Submission + - "Shellshock" may be partially patched, but it's still highly dangerous (arstechnica.com)

operator_error writes: David A. Wheeler, a computer scientist who is an acknowledged expert in developing secure open-source code, posted a message to the Open Source Software Security (oss-sec) list this evening urging more changes to the bash code. And other developers have found that the current patch still has vulnerabilities similar to the original one, where an attacker could store malicious data in a variable named the same thing as frequently run commands. Norihiro Tanaka, a Japanese open-source developer, noted the problem in an e-mail to the bug-bash list today. By using an environmental variable called cat—the same name as a Unix utility that can concatenate files—he was able to bypass the fixes in the latest bash patch and pass through executable commands. Wheeler noted this vulnerability as well, in an email to both oss-sec and the bug bash list:

I appreciate the effort made in patch bash43-026, but this patch doesn't even BEGIN to solve the underlying shellshock problem. This patch just continues the "whack-a-mole" job of fixing parsing errors that began with the first patch. Bash's parser is certain have many many many other vulnerabilities; it was never designed to be security-relevant. John Haxby recently posted that "A friend of mine said this could be a vulnerability gift that keeps on giving.” Bash will be a continuous rich source of system vulnerabilities until it STOPS automatically parsing normal environment variables; all other shells just pass them through!

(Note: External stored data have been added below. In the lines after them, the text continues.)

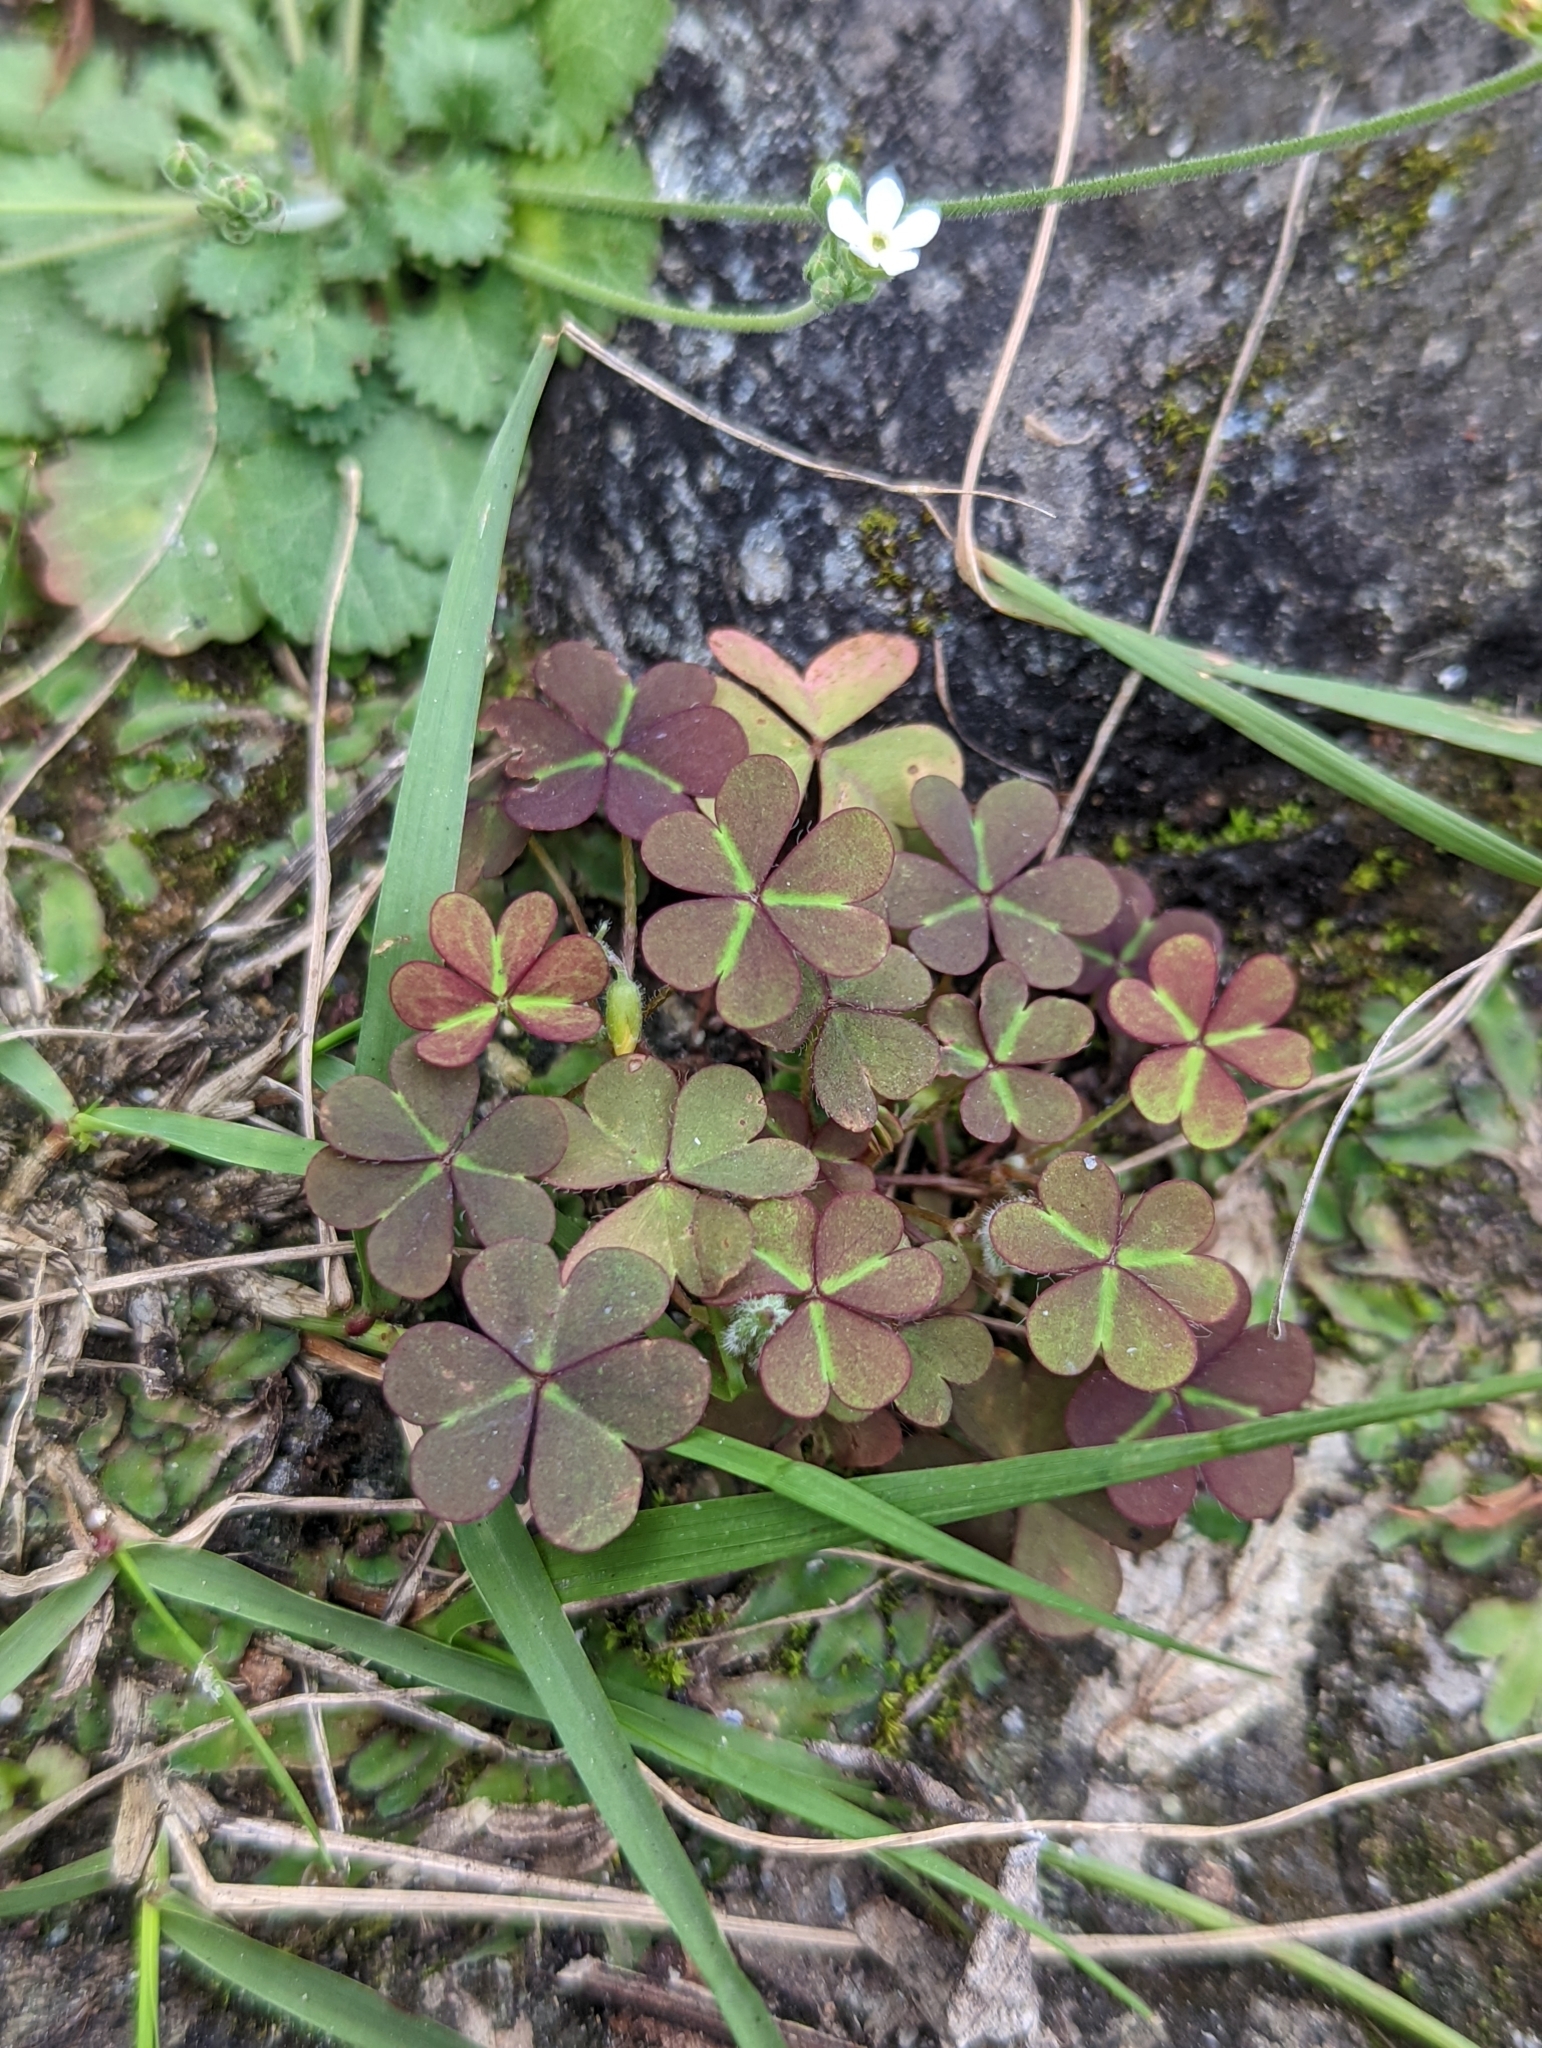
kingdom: Plantae
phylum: Tracheophyta
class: Magnoliopsida
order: Oxalidales
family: Oxalidaceae
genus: Oxalis
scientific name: Oxalis corniculata
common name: Procumbent yellow-sorrel
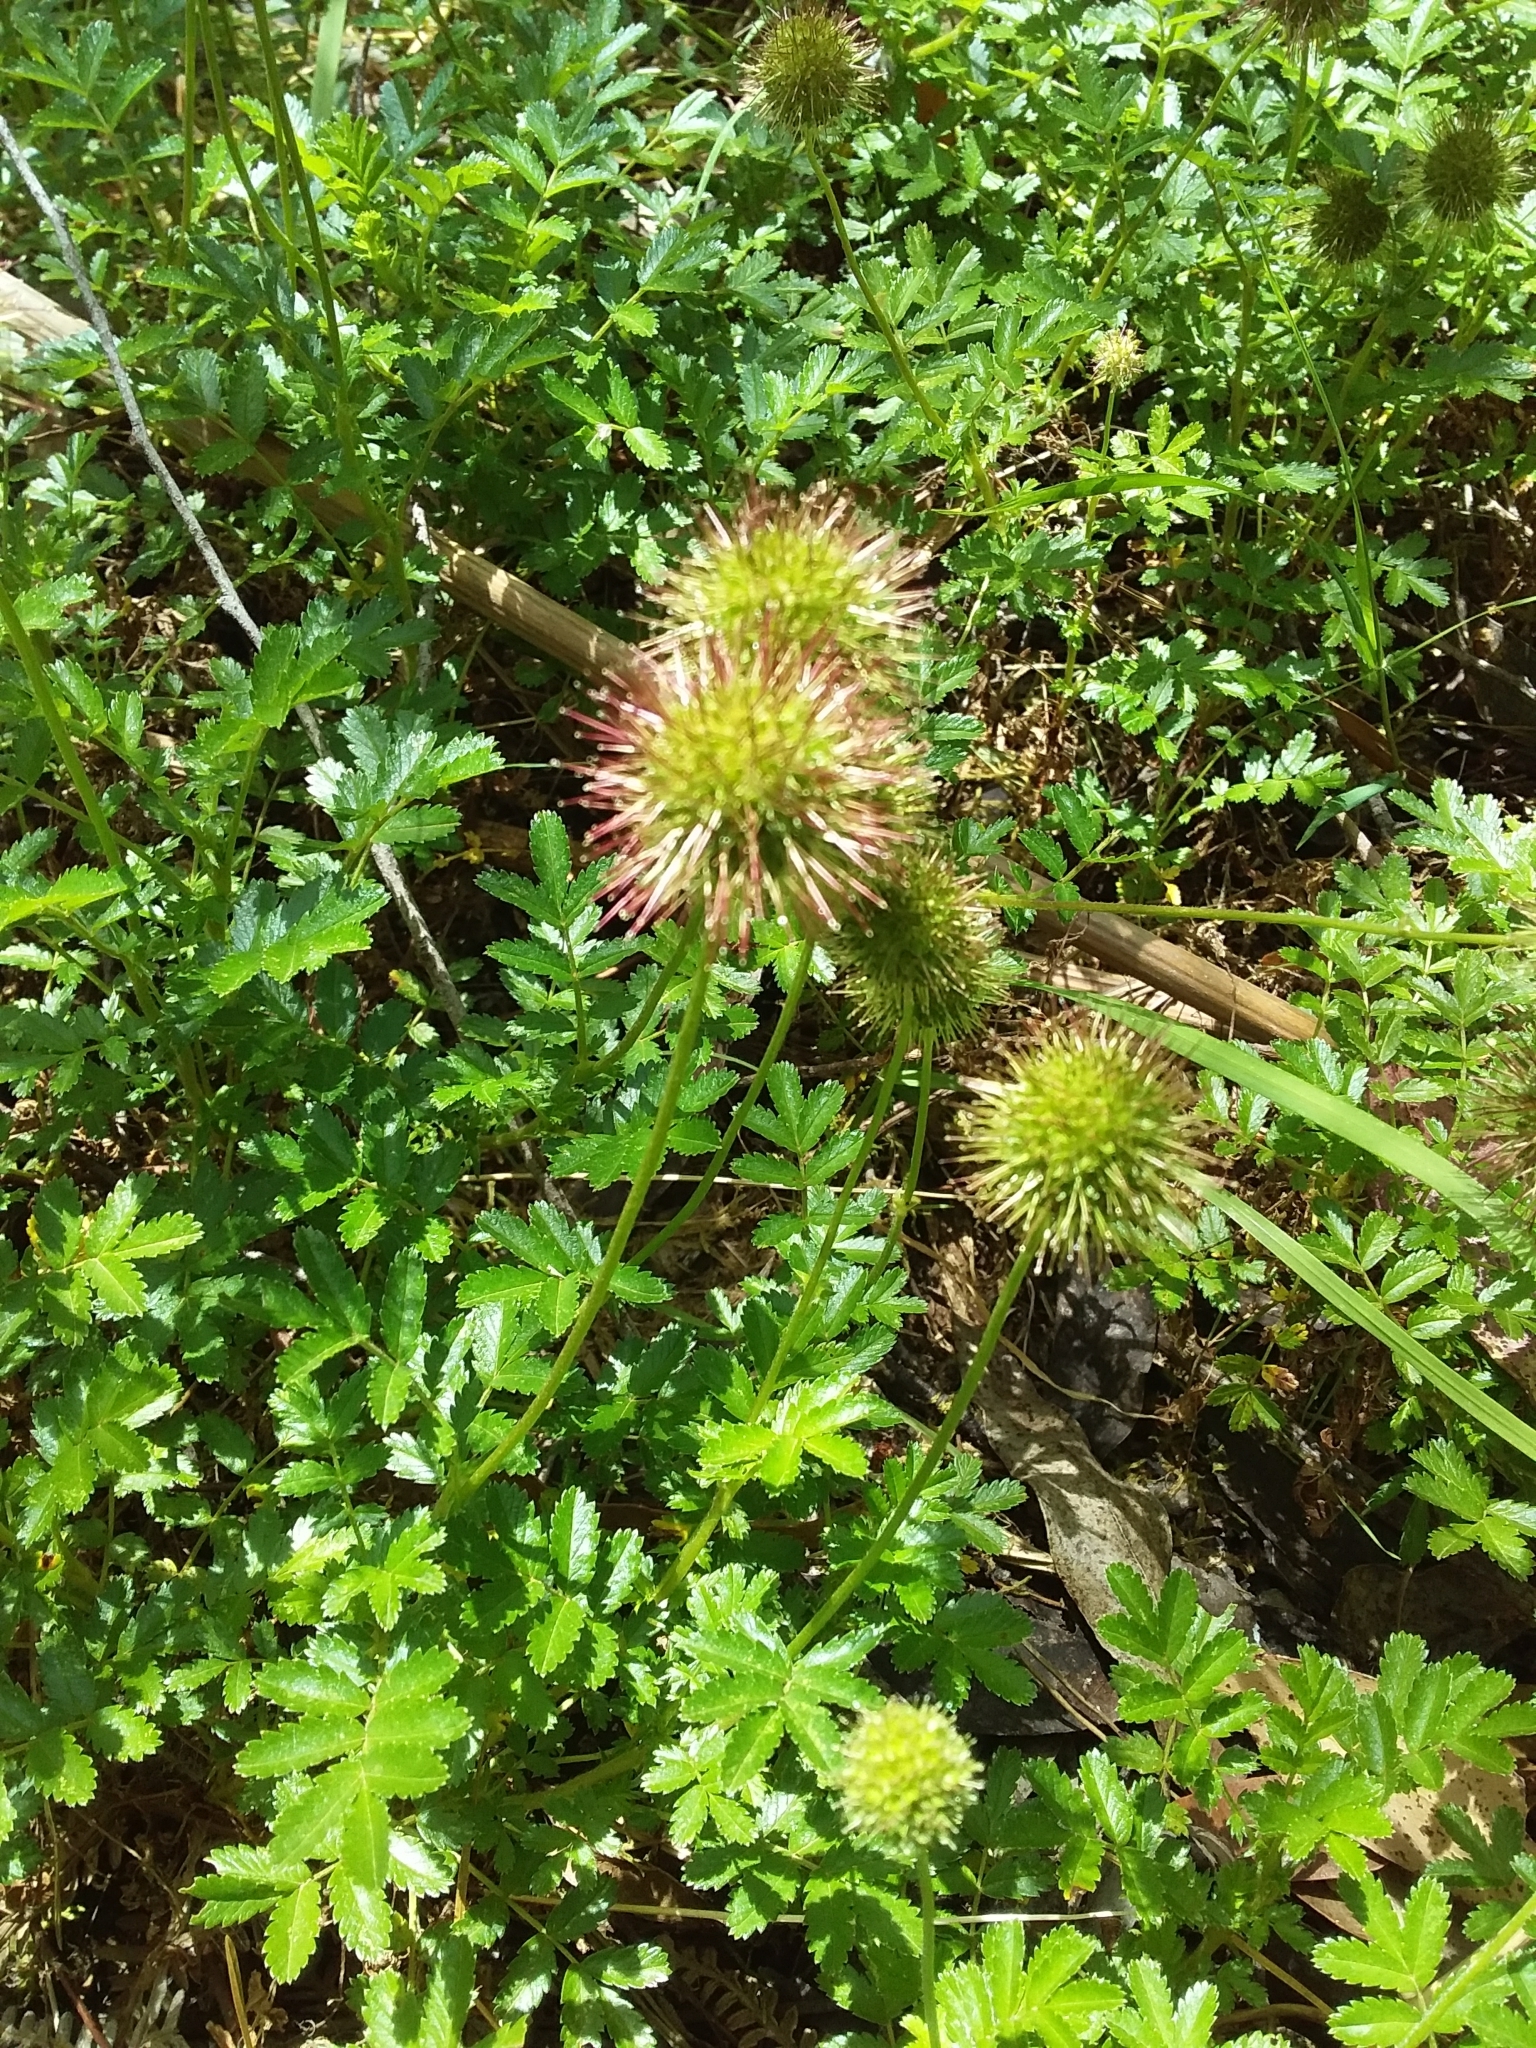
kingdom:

I've turned off several websites I control because I have *no* confidence that the current official bash patches actually stop anyone, and I am deliberately *not* buying products online today for the same reason. I suspect others have done the same. I think it's important that bash change its semantics so that it "obviously has absolutely no problems of this kind".

In other words, “Shellshock” may be partially patched, but it’s still highly dangerous on systems that might use bash to pass information to the operating system or to launch other software. And it may take a significant change to fix the code.